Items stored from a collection
========================

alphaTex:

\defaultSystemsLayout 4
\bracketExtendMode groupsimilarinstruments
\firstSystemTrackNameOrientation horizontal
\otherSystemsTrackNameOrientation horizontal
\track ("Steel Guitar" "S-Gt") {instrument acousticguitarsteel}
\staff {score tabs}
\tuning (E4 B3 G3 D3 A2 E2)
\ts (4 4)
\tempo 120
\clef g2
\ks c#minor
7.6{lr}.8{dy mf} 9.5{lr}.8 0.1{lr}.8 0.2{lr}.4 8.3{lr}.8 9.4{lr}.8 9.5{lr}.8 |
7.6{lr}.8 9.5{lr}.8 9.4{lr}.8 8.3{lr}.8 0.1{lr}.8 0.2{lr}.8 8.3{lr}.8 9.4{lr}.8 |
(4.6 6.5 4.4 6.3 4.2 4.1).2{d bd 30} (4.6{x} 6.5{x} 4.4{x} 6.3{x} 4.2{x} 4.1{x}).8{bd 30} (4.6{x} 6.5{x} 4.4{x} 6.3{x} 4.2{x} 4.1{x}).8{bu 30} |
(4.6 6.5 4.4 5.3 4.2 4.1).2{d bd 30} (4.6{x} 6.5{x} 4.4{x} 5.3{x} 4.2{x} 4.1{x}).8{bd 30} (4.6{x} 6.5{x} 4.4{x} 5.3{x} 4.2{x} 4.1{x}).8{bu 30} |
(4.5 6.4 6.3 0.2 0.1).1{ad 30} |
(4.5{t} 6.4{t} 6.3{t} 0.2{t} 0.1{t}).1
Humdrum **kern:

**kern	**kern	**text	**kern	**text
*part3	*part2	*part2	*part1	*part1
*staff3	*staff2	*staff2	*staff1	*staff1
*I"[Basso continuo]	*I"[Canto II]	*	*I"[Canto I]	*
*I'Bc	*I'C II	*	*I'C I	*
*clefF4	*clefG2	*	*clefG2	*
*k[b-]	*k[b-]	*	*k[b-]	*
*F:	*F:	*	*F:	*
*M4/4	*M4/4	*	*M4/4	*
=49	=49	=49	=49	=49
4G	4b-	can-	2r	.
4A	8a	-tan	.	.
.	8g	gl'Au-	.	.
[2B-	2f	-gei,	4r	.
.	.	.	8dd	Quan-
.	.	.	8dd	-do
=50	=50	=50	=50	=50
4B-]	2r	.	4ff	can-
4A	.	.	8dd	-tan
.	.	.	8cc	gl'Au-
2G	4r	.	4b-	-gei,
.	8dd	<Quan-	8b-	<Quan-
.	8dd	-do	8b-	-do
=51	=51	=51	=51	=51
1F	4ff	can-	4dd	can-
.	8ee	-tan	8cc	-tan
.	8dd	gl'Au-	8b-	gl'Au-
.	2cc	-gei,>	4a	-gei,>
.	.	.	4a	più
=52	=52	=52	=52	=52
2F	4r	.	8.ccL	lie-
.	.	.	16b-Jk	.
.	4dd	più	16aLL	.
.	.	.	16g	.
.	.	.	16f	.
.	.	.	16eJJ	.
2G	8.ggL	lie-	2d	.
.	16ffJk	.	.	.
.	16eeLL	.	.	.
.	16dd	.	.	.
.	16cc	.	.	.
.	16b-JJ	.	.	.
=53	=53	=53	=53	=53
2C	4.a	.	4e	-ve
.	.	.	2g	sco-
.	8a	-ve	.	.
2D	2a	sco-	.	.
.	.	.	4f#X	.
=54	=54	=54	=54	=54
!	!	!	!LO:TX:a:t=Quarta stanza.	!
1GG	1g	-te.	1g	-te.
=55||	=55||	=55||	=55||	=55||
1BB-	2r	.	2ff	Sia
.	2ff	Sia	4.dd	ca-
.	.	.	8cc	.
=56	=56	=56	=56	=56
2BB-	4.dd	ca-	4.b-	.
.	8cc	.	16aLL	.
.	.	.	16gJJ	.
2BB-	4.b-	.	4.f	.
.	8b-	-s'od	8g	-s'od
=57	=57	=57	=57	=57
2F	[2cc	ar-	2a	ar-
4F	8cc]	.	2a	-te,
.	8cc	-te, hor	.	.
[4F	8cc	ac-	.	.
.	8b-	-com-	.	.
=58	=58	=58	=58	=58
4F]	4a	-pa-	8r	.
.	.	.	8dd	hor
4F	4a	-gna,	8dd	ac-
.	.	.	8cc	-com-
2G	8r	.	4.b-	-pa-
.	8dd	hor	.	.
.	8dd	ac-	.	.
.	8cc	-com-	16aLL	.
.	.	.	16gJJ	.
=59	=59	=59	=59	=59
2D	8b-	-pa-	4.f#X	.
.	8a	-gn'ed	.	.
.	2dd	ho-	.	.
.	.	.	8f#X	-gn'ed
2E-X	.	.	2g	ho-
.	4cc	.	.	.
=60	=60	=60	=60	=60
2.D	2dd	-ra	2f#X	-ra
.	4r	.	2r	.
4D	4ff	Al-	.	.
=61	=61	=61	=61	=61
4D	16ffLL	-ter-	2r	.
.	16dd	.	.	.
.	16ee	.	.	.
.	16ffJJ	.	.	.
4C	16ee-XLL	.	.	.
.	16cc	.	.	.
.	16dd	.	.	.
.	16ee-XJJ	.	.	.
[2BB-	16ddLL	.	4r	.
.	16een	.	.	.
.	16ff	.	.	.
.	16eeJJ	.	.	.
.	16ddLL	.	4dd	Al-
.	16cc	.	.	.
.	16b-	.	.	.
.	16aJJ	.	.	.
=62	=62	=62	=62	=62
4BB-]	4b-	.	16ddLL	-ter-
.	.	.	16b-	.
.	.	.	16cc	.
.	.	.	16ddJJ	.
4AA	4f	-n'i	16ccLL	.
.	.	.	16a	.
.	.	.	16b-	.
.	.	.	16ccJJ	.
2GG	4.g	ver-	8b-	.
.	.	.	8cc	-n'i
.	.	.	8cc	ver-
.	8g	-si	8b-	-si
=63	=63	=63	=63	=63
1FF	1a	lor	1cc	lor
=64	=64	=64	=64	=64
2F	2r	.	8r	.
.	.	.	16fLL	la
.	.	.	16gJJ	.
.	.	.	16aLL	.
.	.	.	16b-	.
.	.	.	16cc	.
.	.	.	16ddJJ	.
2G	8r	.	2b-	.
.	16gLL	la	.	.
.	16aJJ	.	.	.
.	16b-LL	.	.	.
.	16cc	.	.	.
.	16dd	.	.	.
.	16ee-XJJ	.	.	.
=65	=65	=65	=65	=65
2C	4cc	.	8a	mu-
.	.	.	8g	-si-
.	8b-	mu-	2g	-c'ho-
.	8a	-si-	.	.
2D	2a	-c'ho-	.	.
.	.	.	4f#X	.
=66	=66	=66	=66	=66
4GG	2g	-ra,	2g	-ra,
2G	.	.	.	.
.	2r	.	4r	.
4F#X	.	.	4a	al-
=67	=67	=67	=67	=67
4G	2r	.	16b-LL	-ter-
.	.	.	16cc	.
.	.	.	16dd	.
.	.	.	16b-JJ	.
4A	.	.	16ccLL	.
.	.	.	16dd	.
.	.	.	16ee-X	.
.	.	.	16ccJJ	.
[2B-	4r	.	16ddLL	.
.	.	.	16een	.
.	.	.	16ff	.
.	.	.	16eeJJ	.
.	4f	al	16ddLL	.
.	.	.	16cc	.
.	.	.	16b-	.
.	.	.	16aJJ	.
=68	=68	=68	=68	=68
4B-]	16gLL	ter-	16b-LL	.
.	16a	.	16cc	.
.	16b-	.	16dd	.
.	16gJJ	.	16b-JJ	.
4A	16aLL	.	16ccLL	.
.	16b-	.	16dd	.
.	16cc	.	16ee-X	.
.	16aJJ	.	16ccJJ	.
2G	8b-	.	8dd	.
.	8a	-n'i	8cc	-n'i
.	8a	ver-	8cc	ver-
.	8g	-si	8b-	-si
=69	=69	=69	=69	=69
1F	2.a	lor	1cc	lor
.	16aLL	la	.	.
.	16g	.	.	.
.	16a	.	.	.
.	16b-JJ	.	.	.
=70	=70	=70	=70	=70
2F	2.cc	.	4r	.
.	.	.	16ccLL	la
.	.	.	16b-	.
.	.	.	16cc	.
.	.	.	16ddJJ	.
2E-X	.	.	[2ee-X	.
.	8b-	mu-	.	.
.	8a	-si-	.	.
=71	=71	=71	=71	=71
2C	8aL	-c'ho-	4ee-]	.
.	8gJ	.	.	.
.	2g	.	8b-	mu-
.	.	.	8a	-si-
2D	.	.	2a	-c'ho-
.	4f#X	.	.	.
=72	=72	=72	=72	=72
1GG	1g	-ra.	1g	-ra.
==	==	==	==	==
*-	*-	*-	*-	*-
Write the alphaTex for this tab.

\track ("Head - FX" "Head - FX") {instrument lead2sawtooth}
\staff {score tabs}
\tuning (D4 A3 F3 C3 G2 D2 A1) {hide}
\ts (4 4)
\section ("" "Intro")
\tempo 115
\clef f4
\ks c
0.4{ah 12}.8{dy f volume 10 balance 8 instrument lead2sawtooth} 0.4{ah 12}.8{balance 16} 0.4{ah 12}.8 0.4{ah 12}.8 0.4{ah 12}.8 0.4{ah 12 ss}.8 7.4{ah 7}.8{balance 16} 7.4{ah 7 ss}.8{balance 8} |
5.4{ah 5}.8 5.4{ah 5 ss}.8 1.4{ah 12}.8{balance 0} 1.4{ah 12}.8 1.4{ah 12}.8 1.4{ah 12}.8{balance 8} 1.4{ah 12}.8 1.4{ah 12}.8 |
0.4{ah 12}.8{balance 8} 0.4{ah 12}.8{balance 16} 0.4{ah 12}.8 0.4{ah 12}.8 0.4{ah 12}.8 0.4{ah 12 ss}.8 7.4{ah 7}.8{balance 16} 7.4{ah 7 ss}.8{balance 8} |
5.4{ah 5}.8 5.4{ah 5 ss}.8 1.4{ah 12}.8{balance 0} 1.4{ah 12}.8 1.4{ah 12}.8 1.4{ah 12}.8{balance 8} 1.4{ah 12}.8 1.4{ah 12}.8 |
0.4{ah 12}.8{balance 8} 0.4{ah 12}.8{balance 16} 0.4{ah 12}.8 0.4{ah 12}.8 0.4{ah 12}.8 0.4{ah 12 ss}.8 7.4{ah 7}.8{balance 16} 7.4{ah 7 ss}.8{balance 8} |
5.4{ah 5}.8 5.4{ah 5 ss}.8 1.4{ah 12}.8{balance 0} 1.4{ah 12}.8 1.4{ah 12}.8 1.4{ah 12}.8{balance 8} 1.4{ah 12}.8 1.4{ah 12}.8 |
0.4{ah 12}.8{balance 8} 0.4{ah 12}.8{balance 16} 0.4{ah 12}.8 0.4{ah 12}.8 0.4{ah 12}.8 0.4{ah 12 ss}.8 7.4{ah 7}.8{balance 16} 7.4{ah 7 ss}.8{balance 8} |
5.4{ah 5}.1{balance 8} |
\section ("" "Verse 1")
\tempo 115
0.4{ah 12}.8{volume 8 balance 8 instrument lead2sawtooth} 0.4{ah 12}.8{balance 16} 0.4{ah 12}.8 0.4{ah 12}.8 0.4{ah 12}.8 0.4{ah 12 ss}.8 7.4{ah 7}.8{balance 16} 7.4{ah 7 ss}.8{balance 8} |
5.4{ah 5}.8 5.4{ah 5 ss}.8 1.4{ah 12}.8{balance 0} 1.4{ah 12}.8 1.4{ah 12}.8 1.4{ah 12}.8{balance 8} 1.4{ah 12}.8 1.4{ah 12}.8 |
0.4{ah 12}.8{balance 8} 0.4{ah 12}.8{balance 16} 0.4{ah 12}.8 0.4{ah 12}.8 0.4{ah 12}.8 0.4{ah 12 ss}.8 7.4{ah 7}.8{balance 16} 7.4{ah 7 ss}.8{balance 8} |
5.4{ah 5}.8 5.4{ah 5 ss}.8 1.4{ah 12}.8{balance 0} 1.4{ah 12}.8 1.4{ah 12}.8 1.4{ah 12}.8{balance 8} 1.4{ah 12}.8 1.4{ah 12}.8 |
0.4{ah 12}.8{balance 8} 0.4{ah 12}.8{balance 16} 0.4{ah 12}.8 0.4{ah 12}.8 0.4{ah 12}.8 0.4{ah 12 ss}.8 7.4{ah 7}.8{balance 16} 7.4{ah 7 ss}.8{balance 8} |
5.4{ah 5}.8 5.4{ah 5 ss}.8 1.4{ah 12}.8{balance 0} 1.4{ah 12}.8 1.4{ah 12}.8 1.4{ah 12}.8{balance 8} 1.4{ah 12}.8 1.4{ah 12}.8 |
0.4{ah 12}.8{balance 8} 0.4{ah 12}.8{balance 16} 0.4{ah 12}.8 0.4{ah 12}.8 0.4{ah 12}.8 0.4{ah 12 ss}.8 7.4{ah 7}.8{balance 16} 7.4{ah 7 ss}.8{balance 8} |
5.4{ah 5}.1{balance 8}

========================

Gather every line of the listing above that contains the string "volume". Copy each such line in full.

Right answer
0.4{ah 12}.8{dy f volume 10 balance 8 instrument lead2sawtooth} 0.4{ah 12}.8{balance 16} 0.4{ah 12}.8 0.4{ah 12}.8 0.4{ah 12}.8 0.4{ah 12 ss}.8 7.4{ah 7}.8{balance 16} 7.4{ah 7 ss}.8{balance 8} |
0.4{ah 12}.8{volume 8 balance 8 instrument lead2sawtooth} 0.4{ah 12}.8{balance 16} 0.4{ah 12}.8 0.4{ah 12}.8 0.4{ah 12}.8 0.4{ah 12 ss}.8 7.4{ah 7}.8{balance 16} 7.4{ah 7 ss}.8{balance 8} |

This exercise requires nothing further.